What to produce: Determine how many of the lines below include "Jesus", then respond with that number and no other text.

Dataset extract:
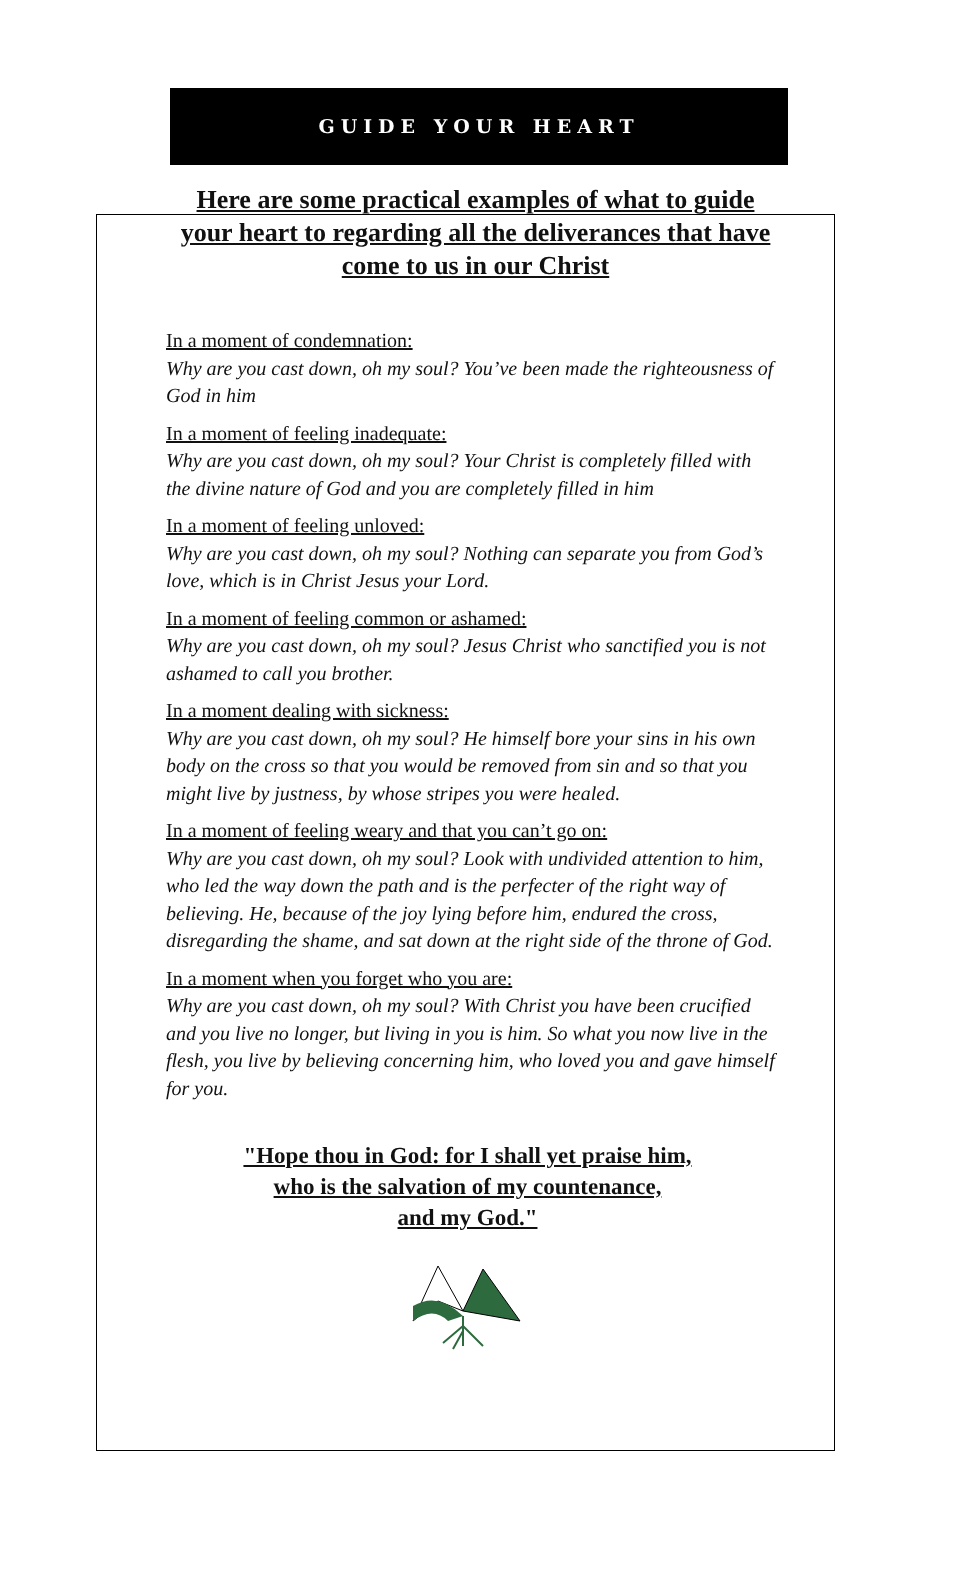GUIDE YOUR HEART
Here are some practical examples of what to guide your heart to regarding all the deliverances that have come to us in our Christ
In a moment of condemnation:
Why are you cast down, oh my soul? You’ve been made the righteousness of God in him
In a moment of feeling inadequate:
Why are you cast down, oh my soul? Your Christ is completely filled with the divine nature of God and you are completely filled in him
In a moment of feeling unloved:
Why are you cast down, oh my soul? Nothing can separate you from God’s love, which is in Christ Jesus your Lord.
In a moment of feeling common or ashamed:
Why are you cast down, oh my soul? Jesus Christ who sanctified you is not ashamed to call you brother.
In a moment dealing with sickness:
Why are you cast down, oh my soul? He himself bore your sins in his own body on the cross so that you would be removed from sin and so that you might live by justness, by whose stripes you were healed.
In a moment of feeling weary and that you can’t go on:
Why are you cast down, oh my soul? Look with undivided attention to him, who led the way down the path and is the perfecter of the right way of believing. He, because of the joy lying before him, endured the cross, disregarding the shame, and sat down at the right side of the throne of God.
In a moment when you forget who you are:
Why are you cast down, oh my soul? With Christ you have been crucified and you live no longer, but living in you is him. So what you now live in the flesh, you live by believing concerning him, who loved you and gave himself for you.
"Hope thou in God: for I shall yet praise him,
who is the salvation of my countenance,
and my God."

Response area: 2